Sağlıklı çocuklar sağlıklı yuvada yetişir
Unutmamak gerekir ki sağlıklı ilişkilerin ve iletişimin olduğu bir yuvada sağlıklı çocuklar yetişecektir. Evlilikte sıcak bir aile ortamı olmadan sağlıklı çocuk yetişmez. Sağlıklı, iyi ve yüksek ahlaklı çocuklar yetiştirmek ailenin birinci hedefidir. Çocuktaki ahlaki değerler ise yaşantılarla gelişiyor. Birlikte hikâyelerle, birlikte oluşan hayat senaryolarıyla gelişiyor. Çocuğun babası ve annesiyle yaşadığı olaylar gelişen ruhuna birer tohum gibi atılıyor, hayat senaryoları gibi ekiliyor. İleri yaşta karar verirken farkında olmadan kendi davranışlarını şekillendiriyor.
Aile sağlıklı değilse toplumda çürüme başlar
Daha önceki yıllarda ailenin yaptığı kültürel aktarımı, postmodern dönemde, şimdi sosyal medya yapıyor. Bizim çocuklarımız artık bizim çocuklarımız olmayacak, sosyal medyanın ve popüler kültürün çocuğu olacak. Önlem alınmazsa belki 50 yılda birçok kültür yok olacak. Milli özelliğimizi kaybetme ihtimaliyle ciddi ciddi karşı karşıyayız. Vücut milyarlarca hücreden oluşuyor. Toplum da milyonlarca aileden oluşuyor. Eğer hücre bozulursa kanser oluşuyor. Aile sağlıklı değilse o toplumda çürüme başlar. Ailenin zarar görmesi, aslında toplumun kan kaybetmesi demektir. Aile, değerleri öğreten birinci kurumdur.
Akıl ve kalp birlikteliği önemlidir
Sağlıklı bir evlilikte akıl ve kalp beraberliği de çok önemlidir. Otomobille bir yolculuğa çıkmakla evlilikte bir yolculuğa çıkmak çok farklı değil. Otomobille yolculuğa çıkanlar, direksiyonu bırakıp da birbirlerine bakmazlar. Bir hedefleri vardır geleceğe bakarlar ama otomobilin içinde birlikte hareket etmek isterler. Hayat ve evlilik de böyle bir yolculuktur. Akıl otomobilin direksiyonu gibidir. Bir de arabanın motoru var. Motor güç, direksiyon da yön verir. Sadece motor varsa ve direksiyon kötüyse araba gitmez. Duvara çarpar. Ya da direksiyonu iyi ancak motor gücü yoksa araba yine yürümez. Yani bu ikisi birbirlerini tamamlıyor, o nedenle evlilikte de akıl ve kalp dengeli olmalı.
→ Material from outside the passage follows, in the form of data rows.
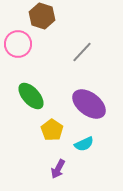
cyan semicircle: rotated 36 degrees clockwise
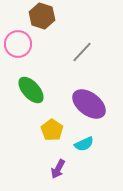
green ellipse: moved 6 px up
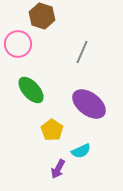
gray line: rotated 20 degrees counterclockwise
cyan semicircle: moved 3 px left, 7 px down
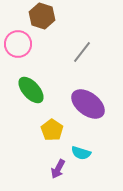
gray line: rotated 15 degrees clockwise
purple ellipse: moved 1 px left
cyan semicircle: moved 2 px down; rotated 42 degrees clockwise
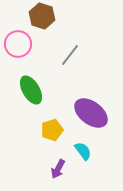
gray line: moved 12 px left, 3 px down
green ellipse: rotated 12 degrees clockwise
purple ellipse: moved 3 px right, 9 px down
yellow pentagon: rotated 20 degrees clockwise
cyan semicircle: moved 2 px right, 2 px up; rotated 144 degrees counterclockwise
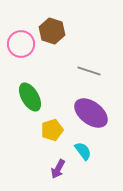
brown hexagon: moved 10 px right, 15 px down
pink circle: moved 3 px right
gray line: moved 19 px right, 16 px down; rotated 70 degrees clockwise
green ellipse: moved 1 px left, 7 px down
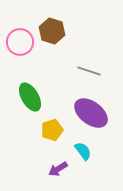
pink circle: moved 1 px left, 2 px up
purple arrow: rotated 30 degrees clockwise
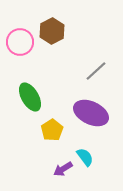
brown hexagon: rotated 15 degrees clockwise
gray line: moved 7 px right; rotated 60 degrees counterclockwise
purple ellipse: rotated 12 degrees counterclockwise
yellow pentagon: rotated 15 degrees counterclockwise
cyan semicircle: moved 2 px right, 6 px down
purple arrow: moved 5 px right
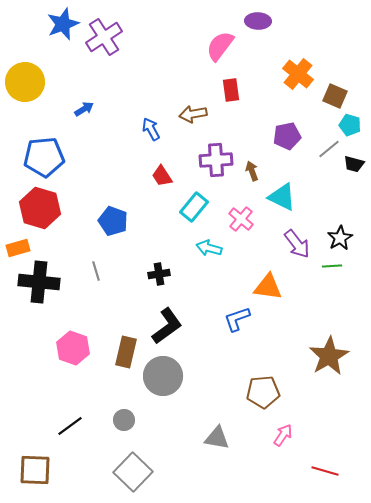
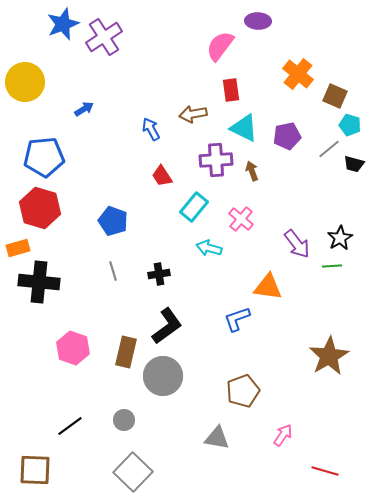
cyan triangle at (282, 197): moved 38 px left, 69 px up
gray line at (96, 271): moved 17 px right
brown pentagon at (263, 392): moved 20 px left, 1 px up; rotated 16 degrees counterclockwise
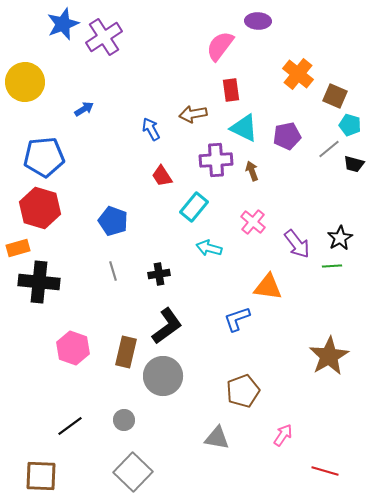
pink cross at (241, 219): moved 12 px right, 3 px down
brown square at (35, 470): moved 6 px right, 6 px down
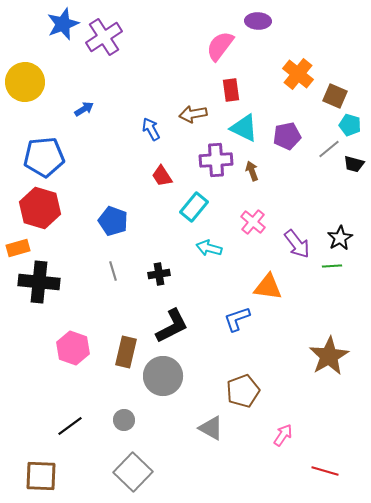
black L-shape at (167, 326): moved 5 px right; rotated 9 degrees clockwise
gray triangle at (217, 438): moved 6 px left, 10 px up; rotated 20 degrees clockwise
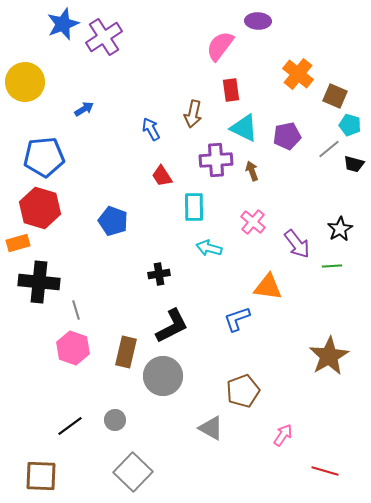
brown arrow at (193, 114): rotated 68 degrees counterclockwise
cyan rectangle at (194, 207): rotated 40 degrees counterclockwise
black star at (340, 238): moved 9 px up
orange rectangle at (18, 248): moved 5 px up
gray line at (113, 271): moved 37 px left, 39 px down
gray circle at (124, 420): moved 9 px left
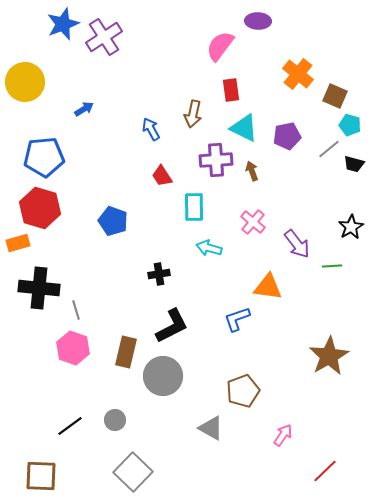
black star at (340, 229): moved 11 px right, 2 px up
black cross at (39, 282): moved 6 px down
red line at (325, 471): rotated 60 degrees counterclockwise
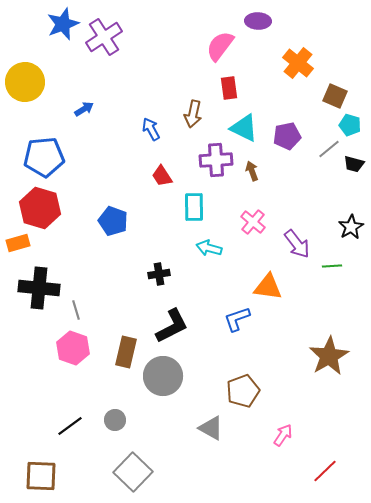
orange cross at (298, 74): moved 11 px up
red rectangle at (231, 90): moved 2 px left, 2 px up
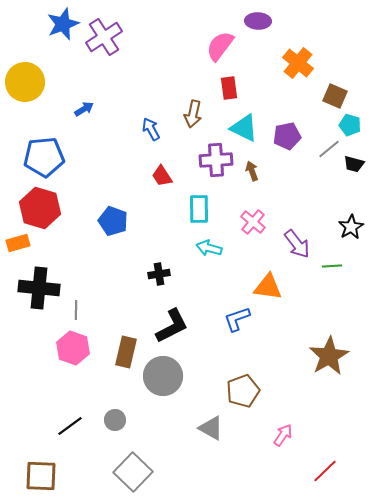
cyan rectangle at (194, 207): moved 5 px right, 2 px down
gray line at (76, 310): rotated 18 degrees clockwise
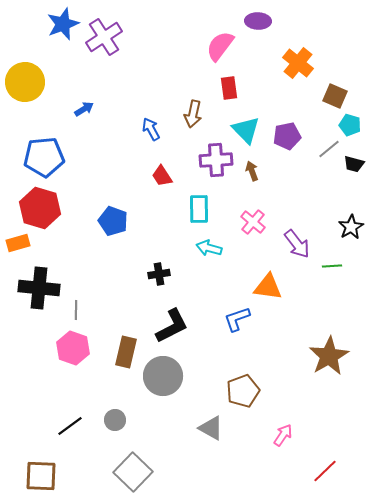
cyan triangle at (244, 128): moved 2 px right, 2 px down; rotated 20 degrees clockwise
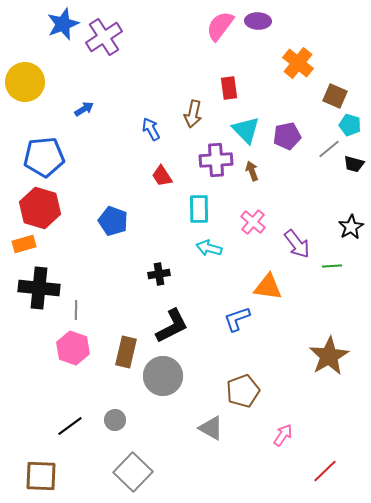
pink semicircle at (220, 46): moved 20 px up
orange rectangle at (18, 243): moved 6 px right, 1 px down
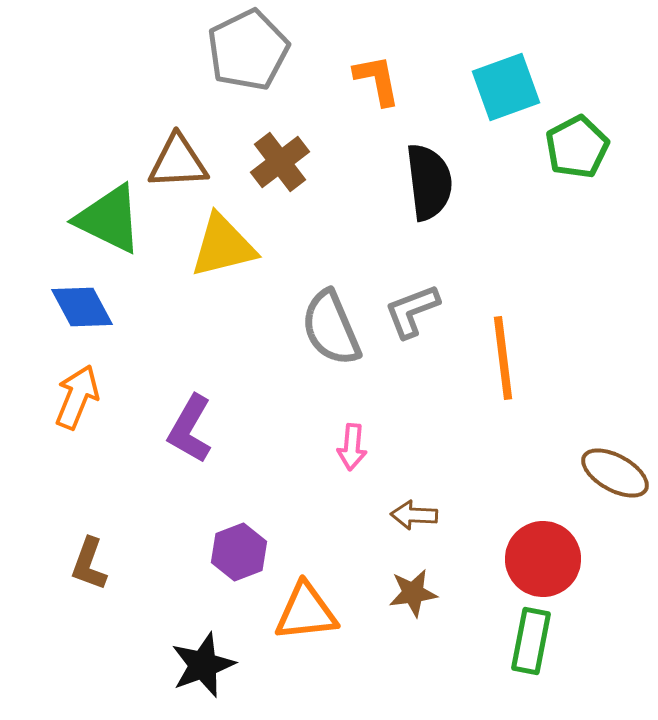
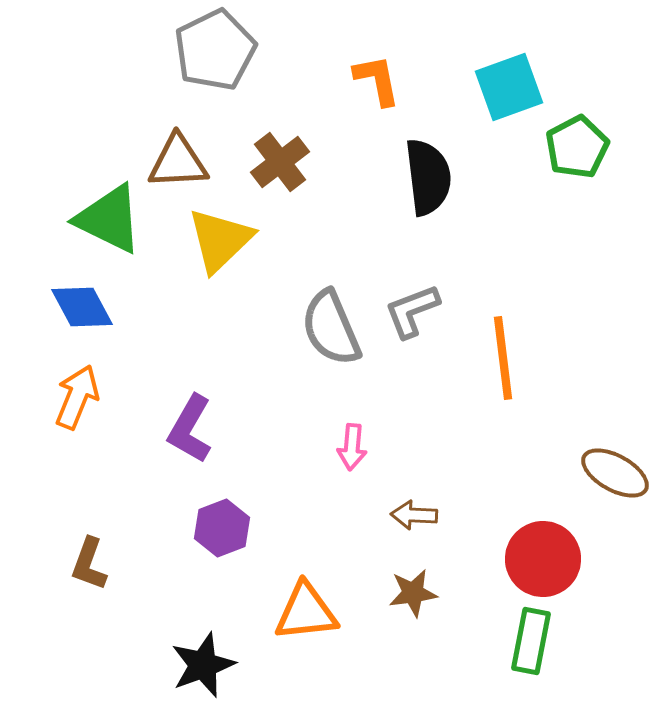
gray pentagon: moved 33 px left
cyan square: moved 3 px right
black semicircle: moved 1 px left, 5 px up
yellow triangle: moved 3 px left, 6 px up; rotated 30 degrees counterclockwise
purple hexagon: moved 17 px left, 24 px up
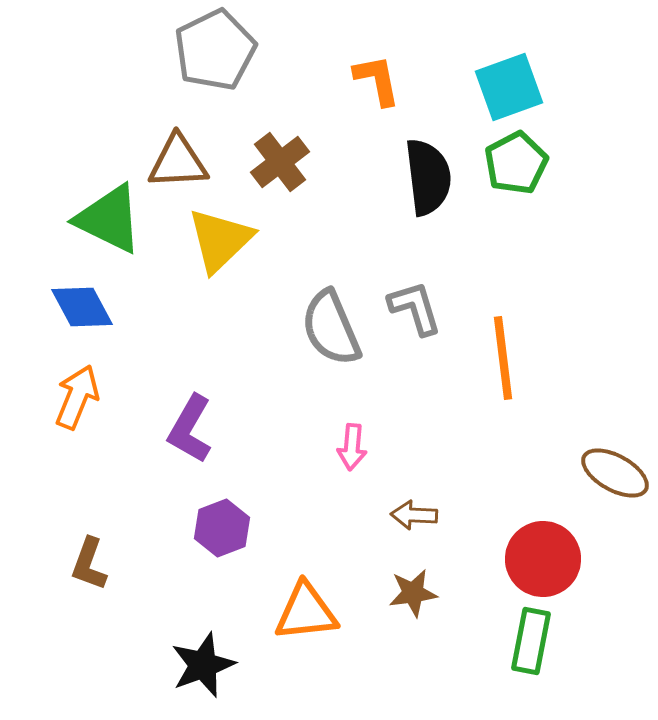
green pentagon: moved 61 px left, 16 px down
gray L-shape: moved 3 px right, 3 px up; rotated 94 degrees clockwise
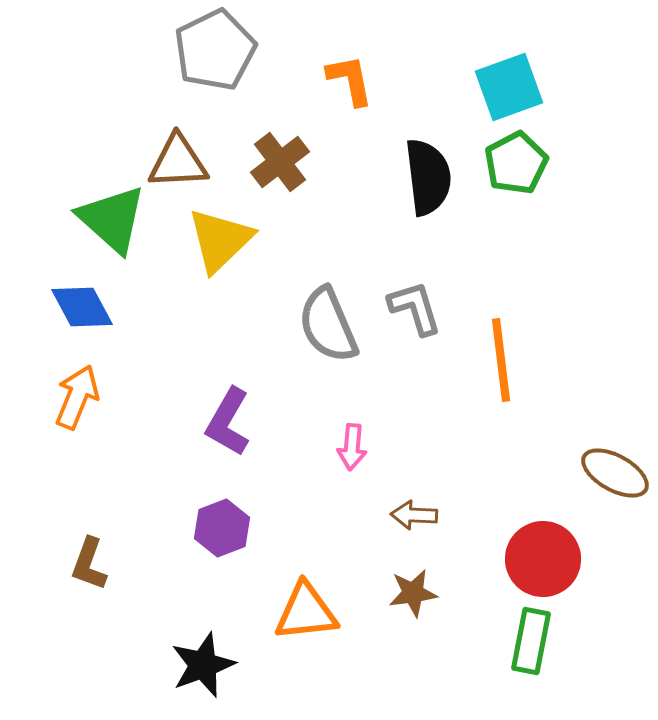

Evliliğin en büyük ihtiyacı diyalogdur
Evliliğin en büyük ihtiyaçlarından biri de diyalogdur. Evliliğin en büyük düşmanı inatçılıktır. İnatçılık, bencillikten kaynaklanıyor. Kişi hep ben biliyorum diyorsa benmerkezcidir. En büyük özellikleri empati yoksunu olmalarıdır. Bu tip kişiler karşı tarafın duygularını, ihtiyaçlarını okuyup anlayamazlar. İnatçı kişiler karşı tarafın penceresinden bakamazlar egolarını kutsallaştırmışlardır. Bu nedenle inatçılık ve bencillik evliliğin düşmanlarıdır.